» YOUR OBJECTIVE: Retype all the entries word for word, but omit the pictures.

--------------------------------

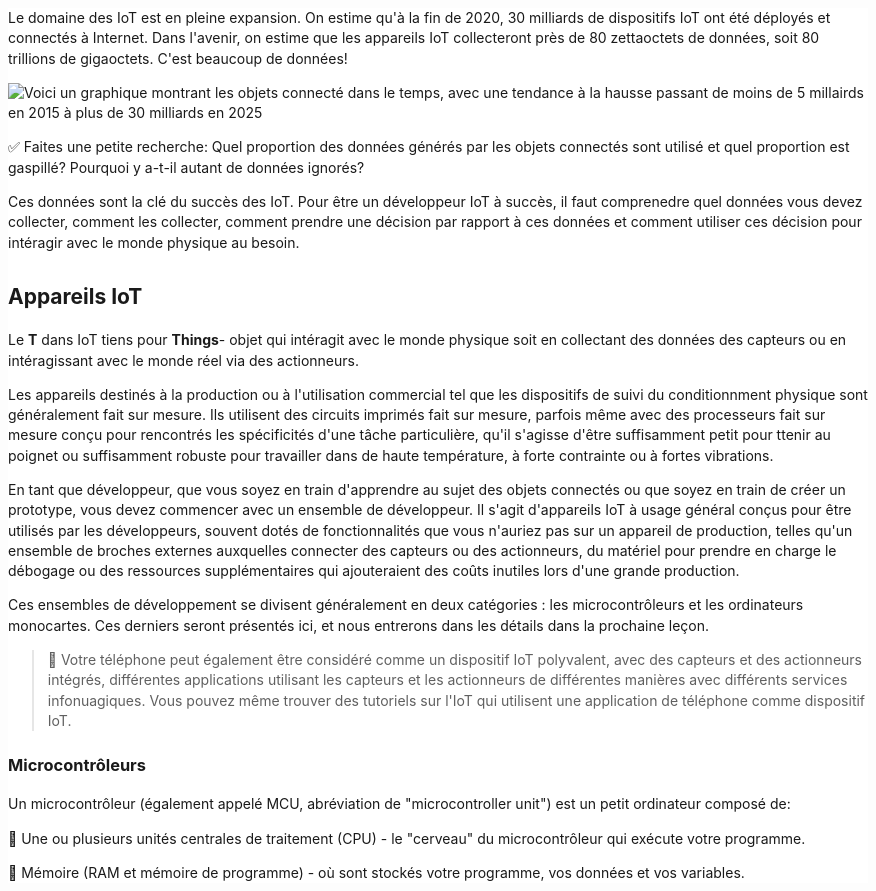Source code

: Le domaine des IoT est en pleine expansion. On estime qu'à la fin de 2020, 30 milliards de dispositifs IoT ont été déployés et connectés à Internet. Dans l'avenir, on estime que les appareils IoT collecteront près de 80 zettaoctets de données, soit 80 trillions de gigaoctets. C'est beaucoup de données!

![Voici un graphique montrant les objets connecté dans le temps, avec une tendance à la hausse passant de moins de 5 millairds en 2015 à plus de 30 milliards en 2025](../../../images/connected-iot-devices.svg)

✅ Faites une petite recherche: Quel proportion des données générés par les objets connectés sont utilisé et quel proportion est gaspillé? Pourquoi y a-t-il autant de données ignorés?

Ces données sont la clé du succès des IoT. Pour être un développeur IoT à succès, il faut comprenedre quel données vous devez collecter, comment les collecter, comment prendre une décision par rapport à ces données et comment utiliser ces décision pour intéragir avec le monde physique au besoin.

## Appareils IoT

Le **T** dans IoT tiens pour **Things**- objet qui intéragit avec le monde physique soit en collectant des données des capteurs ou en intéragissant avec le monde réel via des actionneurs.

Les appareils destinés à la production ou à l'utilisation commercial tel que les dispositifs de suivi du conditionnment physique sont généralement fait sur mesure. Ils utilisent des circuits imprimés fait sur mesure, parfois même avec des processeurs fait sur mesure conçu pour rencontrés les spécificités d'une tâche particulière, qu'il s'agisse d'être suffisamment petit pour ttenir au poignet ou suffisamment robuste pour travailler dans de haute température, à forte contrainte ou à fortes vibrations.


En tant que développeur, que vous soyez en train d'apprendre au sujet des objets connectés ou que soyez en train de créer un prototype, vous devez commencer avec un ensemble de développeur. Il s'agit d'appareils IoT à usage général conçus pour être utilisés par les développeurs, souvent dotés de fonctionnalités que vous n'auriez pas sur un appareil de production, telles qu'un ensemble de broches externes auxquelles connecter des capteurs ou des actionneurs, du matériel pour prendre en charge le débogage ou des ressources supplémentaires qui ajouteraient des coûts inutiles lors d'une grande production.

Ces ensembles de développement se divisent généralement en deux catégories : les microcontrôleurs et les ordinateurs monocartes. Ces derniers seront présentés ici, et nous entrerons dans les détails dans la prochaine leçon.

> 💁 Votre téléphone peut également être considéré comme un dispositif IoT polyvalent, avec des capteurs et des actionneurs intégrés, différentes applications utilisant les capteurs et les actionneurs de différentes manières avec différents services infonuagiques. Vous pouvez même trouver des tutoriels sur l'IoT qui utilisent une application de téléphone comme dispositif IoT.

### Microcontrôleurs

Un microcontrôleur (également appelé MCU, abréviation de "microcontroller unit") est un petit ordinateur composé de:

🧠 Une ou plusieurs unités centrales de traitement (CPU) - le "cerveau" du microcontrôleur qui exécute votre programme.

💾 Mémoire (RAM et mémoire de programme) - où sont stockés votre programme, vos données et vos variables.

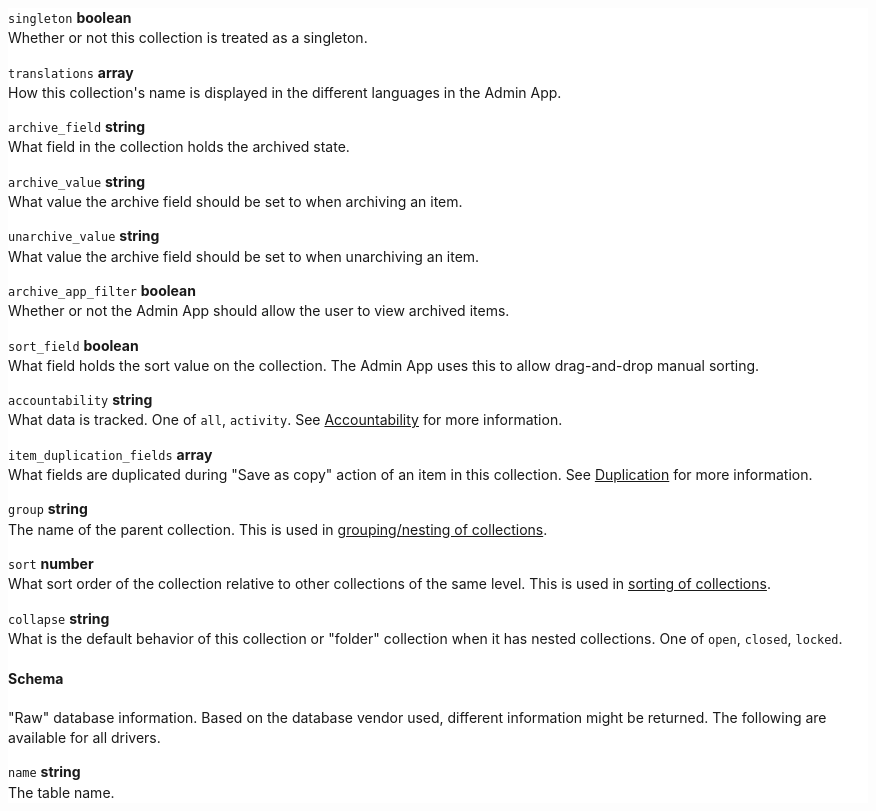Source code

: `singleton` **boolean**\
Whether or not this collection is treated as a singleton.

`translations` **array**\
How this collection's name is displayed in the different languages in the Admin App.

`archive_field` **string**\
What field in the collection holds the archived state.

`archive_value` **string**\
What value the archive field should be set to when archiving an item.

`unarchive_value` **string**\
What value the archive field should be set to when unarchiving an item.

`archive_app_filter` **boolean**\
Whether or not the Admin App should allow the user to view archived items.

`sort_field` **boolean**\
What field holds the sort value on the collection. The Admin App uses this to allow drag-and-drop manual sorting.

`accountability` **string**\
What data is tracked. One of `all`, `activity`. See [Accountability](/configuration/data-model/#accountability) for more
information.

`item_duplication_fields` **array**\
What fields are duplicated during "Save as copy" action of an item in this collection. See [Duplication](/configuration/data-model/#duplication)
for more information.

`group` **string**\
The name of the parent collection. This is used in [grouping/nesting of collections](/configuration/data-model/#sorting-grouping).

`sort` **number**\
What sort order of the collection relative to other collections of the same level. This is used in [sorting of collections](/configuration/data-model/#sorting-grouping).

`collapse` **string**\
What is the default behavior of this collection or "folder" collection when it has nested collections. One of `open`, `closed`,
`locked`.

</div>

#### Schema

"Raw" database information. Based on the database vendor used, different information might be returned. The following
are available for all drivers.

<div class="definitions">

`name` **string**\
The table name.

--------------------------------

» ANSWER SECTION:
Source code

: Le domaine des IoT est en pleine expansion. On estime qu'à la fin de 2020, 30 milliards de dispositifs IoT ont été déployés et connectés à Internet. Dans l'avenir, on estime que les appareils IoT collecteront près de 80 zettaoctets de données, soit 80 trillions de gigaoctets. C'est beaucoup de données!

![Voici un graphique montrant les objets connecté dans le temps, avec une tendance à la hausse passant de moins de 5 millairds en 2015 à plus de 30 milliards en 2025](../../../images/connected-iot-devices.svg)

✅ Faites une petite recherche: Quel proportion des données générés par les objets connectés sont utilisé et quel proportion est gaspillé? Pourquoi y a-t-il autant de données ignorés?

Ces données sont la clé du succès des IoT. Pour être un développeur IoT à succès, il faut comprenedre quel données vous devez collecter, comment les collecter, comment prendre une décision par rapport à ces données et comment utiliser ces décision pour intéragir avec le monde physique au besoin.

## Appareils IoT

Le **T** dans IoT tiens pour **Things**- objet qui intéragit avec le monde physique soit en collectant des données des capteurs ou en intéragissant avec le monde réel via des actionneurs.

Les appareils destinés à la production ou à l'utilisation commercial tel que les dispositifs de suivi du conditionnment physique sont généralement fait sur mesure. Ils utilisent des circuits imprimés fait sur mesure, parfois même avec des processeurs fait sur mesure conçu pour rencontrés les spécificités d'une tâche particulière, qu'il s'agisse d'être suffisamment petit pour ttenir au poignet ou suffisamment robuste pour travailler dans de haute température, à forte contrainte ou à fortes vibrations.


En tant que développeur, que vous soyez en train d'apprendre au sujet des objets connectés ou que soyez en train de créer un prototype, vous devez commencer avec un ensemble de développeur. Il s'agit d'appareils IoT à usage général conçus pour être utilisés par les développeurs, souvent dotés de fonctionnalités que vous n'auriez pas sur un appareil de production, telles qu'un ensemble de broches externes auxquelles connecter des capteurs ou des actionneurs, du matériel pour prendre en charge le débogage ou des ressources supplémentaires qui ajouteraient des coûts inutiles lors d'une grande production.

Ces ensembles de développement se divisent généralement en deux catégories : les microcontrôleurs et les ordinateurs monocartes. Ces derniers seront présentés ici, et nous entrerons dans les détails dans la prochaine leçon.

> 💁 Votre téléphone peut également être considéré comme un dispositif IoT polyvalent, avec des capteurs et des actionneurs intégrés, différentes applications utilisant les capteurs et les actionneurs de différentes manières avec différents services infonuagiques. Vous pouvez même trouver des tutoriels sur l'IoT qui utilisent une application de téléphone comme dispositif IoT.

### Microcontrôleurs

Un microcontrôleur (également appelé MCU, abréviation de "microcontroller unit") est un petit ordinateur composé de:

🧠 Une ou plusieurs unités centrales de traitement (CPU) - le "cerveau" du microcontrôleur qui exécute votre programme.

💾 Mémoire (RAM et mémoire de programme) - où sont stockés votre programme, vos données et vos variables.

Source code

: `singleton` **boolean**\
Whether or not this collection is treated as a singleton.

`translations` **array**\
How this collection's name is displayed in the different languages in the Admin App.

`archive_field` **string**\
What field in the collection holds the archived state.

`archive_value` **string**\
What value the archive field should be set to when archiving an item.

`unarchive_value` **string**\
What value the archive field should be set to when unarchiving an item.

`archive_app_filter` **boolean**\
Whether or not the Admin App should allow the user to view archived items.

`sort_field` **boolean**\
What field holds the sort value on the collection. The Admin App uses this to allow drag-and-drop manual sorting.

`accountability` **string**\
What data is tracked. One of `all`, `activity`. See [Accountability](/configuration/data-model/#accountability) for more
information.

`item_duplication_fields` **array**\
What fields are duplicated during "Save as copy" action of an item in this collection. See [Duplication](/configuration/data-model/#duplication)
for more information.

`group` **string**\
The name of the parent collection. This is used in [grouping/nesting of collections](/configuration/data-model/#sorting-grouping).

`sort` **number**\
What sort order of the collection relative to other collections of the same level. This is used in [sorting of collections](/configuration/data-model/#sorting-grouping).

`collapse` **string**\
What is the default behavior of this collection or "folder" collection when it has nested collections. One of `open`, `closed`,
`locked`.

</div>

#### Schema

"Raw" database information. Based on the database vendor used, different information might be returned. The following
are available for all drivers.

<div class="definitions">

`name` **string**\
The table name.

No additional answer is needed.